Dresdner Neueste Nachrichten, 02.05.2018
Eine Republik, in der es keine Reisepässe gibt – Artur Becker liest in Dresden aus „Kosmopolen"

Von Michael G. Fritz

Artur Becker ist dem deutschen Publikum bis jetzt vor allem als großer Epiker und Lyriker bekannt. Seine ersten Gedichtbände tragen Titel wie „Jesus und Man von der ESSO-Tankstelle“ und „Dame mit dem Hermelin“. Die mit Verve erzählten, breit angelegten Romane „Wodka und Messer. Lied vom Ertrinken“, „Der Lippenstift meiner Mutter“ und „Vom Aufgang der Sonne bis zu ihrem Niedergang“ wurden von der Kritik begeistert aufgenommen. Für sein Werk erhielt er vielfache Auszeichnungen, so den Adelbert-von-Chamisso-Preis und den DIALOG-Preis.
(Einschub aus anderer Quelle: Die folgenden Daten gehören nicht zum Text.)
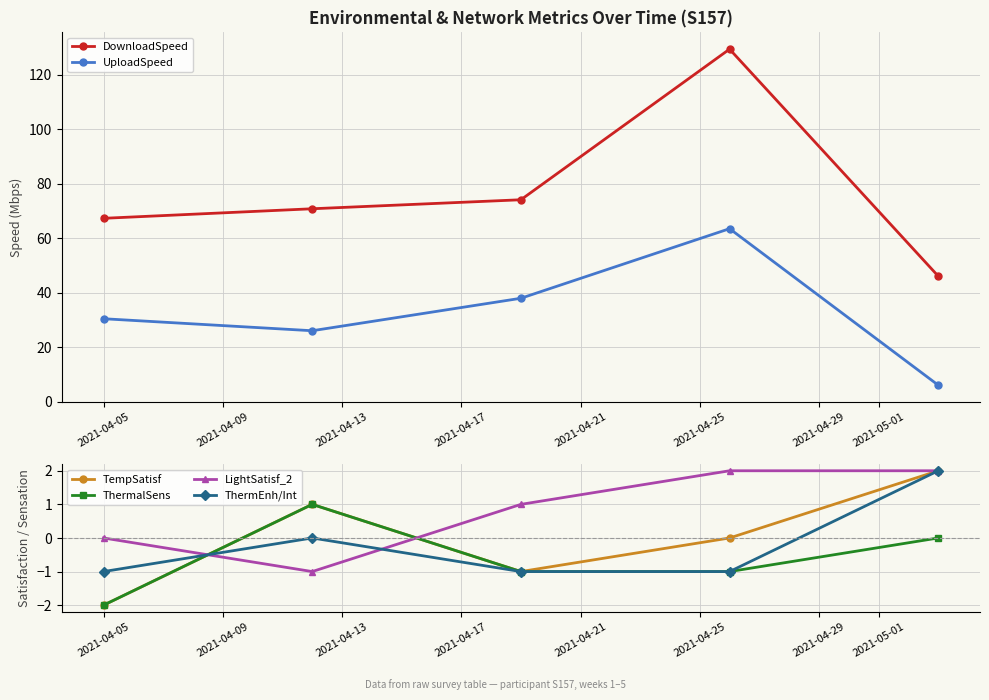

Does the chart have visible grid lines?

Yes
Artur Becker ist ein grandioser Erzähler, der mit Charakteren, die dem Leser nachdrücklich in Erinnerung bleiben, den Spannungsbogen virtuos aufrechtzuerhalten weiß. Mit den Romanen hat er bereits Dresden besucht.

Nun stellt er seinen neuesten Band vor. "Kosmopolen" vereint Essays, die sich
autobiographisch mit Erinnerungen an Menschen und Orte beschäftigen, mit dem komplexen Verhältnis zwischen Polen und Deutschen, wobei er nach dem Verbindenden zwischen den beiden Völkern sucht.

Der Autor, 1968 in Bartoszyce/Bartenstein (Masuren) geboren, siedelte 1985 während des Kriegsrechts in die Bundesrepublik Deutschland über. Der „unmenschliche und zerstörerische Kommunismus“ vertrieb ihn und seine Familie nach Westdeutschland. In „Mein letztes Sakko aus Bartoszyce“ erzählt er, wie der Sechzehnjährige auf seinen Pass wartet, nachdem seine Eltern bereits nach Westdeutschland ausgereist sind. Als er das Dokument nach einem Jahr erhält, verabschiedet er sich von seiner Freundin Magdalena,  seinem „wichtigsten Fixstern aus Posen“ auf dem Bahnhof, die er später heiraten sollte. Er
fährt über Ostberlin, wo die DDR-Grenzer noch ein letztes Mal die Macht des Sozialismus
demonstrieren, nach Hannover. Aus Artur Bekier, dem jungen polnischen Lyriker, von dem bereits einige Gedichte in Polen erschienen sind, wird im Grenzdurchgangslager
Friedland Artur Becker. Er gilt als Spätaussiedler, eine seiner Großmütter ist Deutsche.

Der Autor, der gern behauptet, polnische Literatur auf Deutsch zu schreiben, geht
in „Meine deutsche Sprache und ich“ der Frage nach, inwieweit man der Sprache
vertrauen kann, und kommt zu der Erkenntnis, dass aus seinem Flirt mit der
deutschen Zunge schließlich eine Liebe wurde. „Es ist ein großer Schmerz, dass ich
Polnisch weggeworfen habe wie einen verfaulten Apfel, und es ist ein großer Gewinn,
dass ich deutsch in mich und bei mir aufgenommen habe wie einen Findling.“

Wer so zerrissen ist, schafft sich in seinen Büchern sein eigenes Land, das Becker in
„Vom Weltenbrand, den wir jeden Tag Löschen“ beschreibt. Der Autor nennt es
Kosmopolen, eine Republik, in der es keine Reisepässe gibt, in der jeder freiheitlich
denkende Geist willkommen ist. Kosmopolen ist auch ein glücklicher Zufluchtsort.
Der Begriff stammt von dem Schriftsteller Andrzej Bobkowski, dem es darum ging,
wie man als im Ausland lebender Pole und Intellektueller von der Weichsel zum Weltbürger werden könne. Becker spannt den Bogen von sich zu den polnischen Emigranten, die sich.in den Fünfzigern des 20. Jahrhunderts um den Publizisten und Verleger Jerzy Giedryoc in Paris scharten. Sein Kosmopolen hält Becker ebenso für den
bedeutenden polnischer Dichter Czeslaw Milosz offen, der erst im Dienst der kommunistischen Regierung stand, 1951 aber ins französische Exil floh. Der Nobelpreisträger sagte: „Liebe kein einziges Land Länder gehen leicht unter“.